La guerre se termine. Roger Martin du Gard quitte Figeac
pour regagner Nice, peu désireux de revenir à Paris et de
regagner le Tertre ; il attend que les passions s'apaisent. Il
s'y décide enfin. Attentif aux mouvements de pensée et au
renouveau qui s'annonce, inquiet de voir l'état révolutionnaire
de la France, il résiste aux pressions, redoute les conflits qui se
préparent et refuse de «se jeter dans la mêlée».

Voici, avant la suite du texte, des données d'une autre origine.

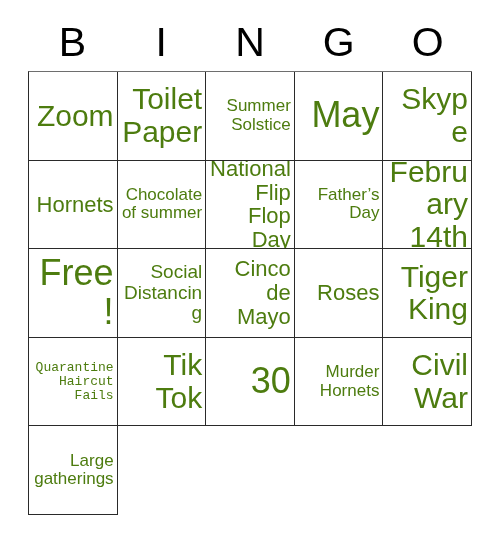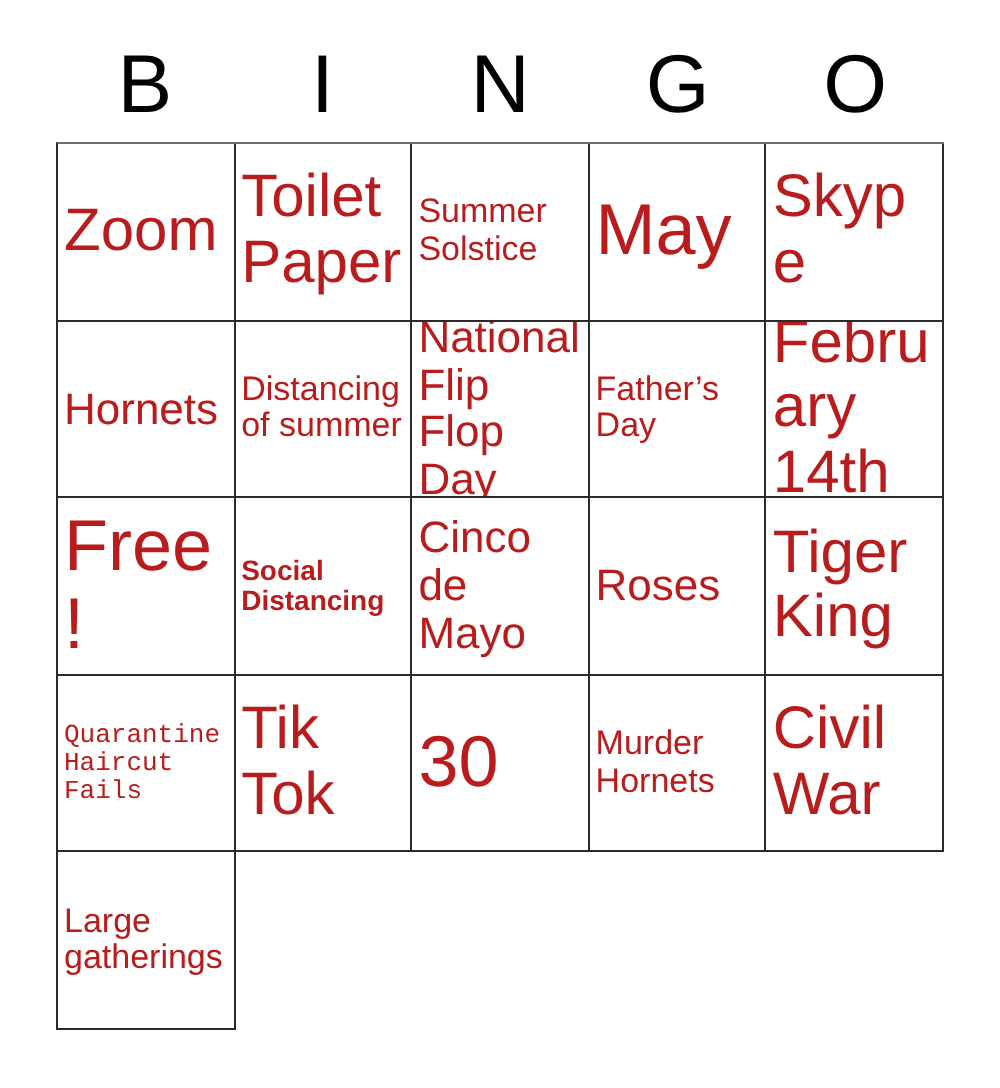--- a/index.html
+++ b/index.html
@@ -77,10 +77,10 @@
   .cell-text {
     display: block;
     width: 100%;
-    text-align: left;
+    text-align: right;
     line-height: 1.08;
     word-wrap: break-word;
-    color: #b91c1c;
+    color: #4d7c0f;
   }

Il prend vite conscience qu'il est désormais un homme du
passé. Il «reste d'un temps sceptique, et se défiant de toutes les
certitudes». Il refuse l'«esprit partisan» et rejette la «littérature
engagée» que prône désormais Sartre. Malgré les difficultés,
il veut garder sa liberté et rester fidèle à soi-même. Lucide,
il est l'homme d'entre les deux guerres, «"spectateur passif",
mais spectateur». «Dépassé par l'Histoire, je me survis»,
reconnaît-il. «Entre un présent hostile et dénudé, et le passé qui
m'offrait son refuge, j'ai lâchement opté pour le passé, et
accepté d'être un "anachronisme".»
Il accepte ses limites. Sachant qu'il ne peut parler à la
génération nouvelle, il reprend son travail et réfléchit à l'oeuvre
posthume commencée durant la guerre. Il est soucieux
d'«achever harmonieusement sa courbe».
En novembre 1949, il perd brutalement sa femme. Une page
se tourne. Malgré le travail qui le délivre de sa souffrance, en
1950 il se sent peu à peu démoralisé ; aux ennuis de santé s'ajoutent
les nouvelles du monde : Roger Martin du Gard est persuadé
de l'imminence d'une conflagration. Le ton de ses lettres
se colore parfois de cette angoisse de l'avenir.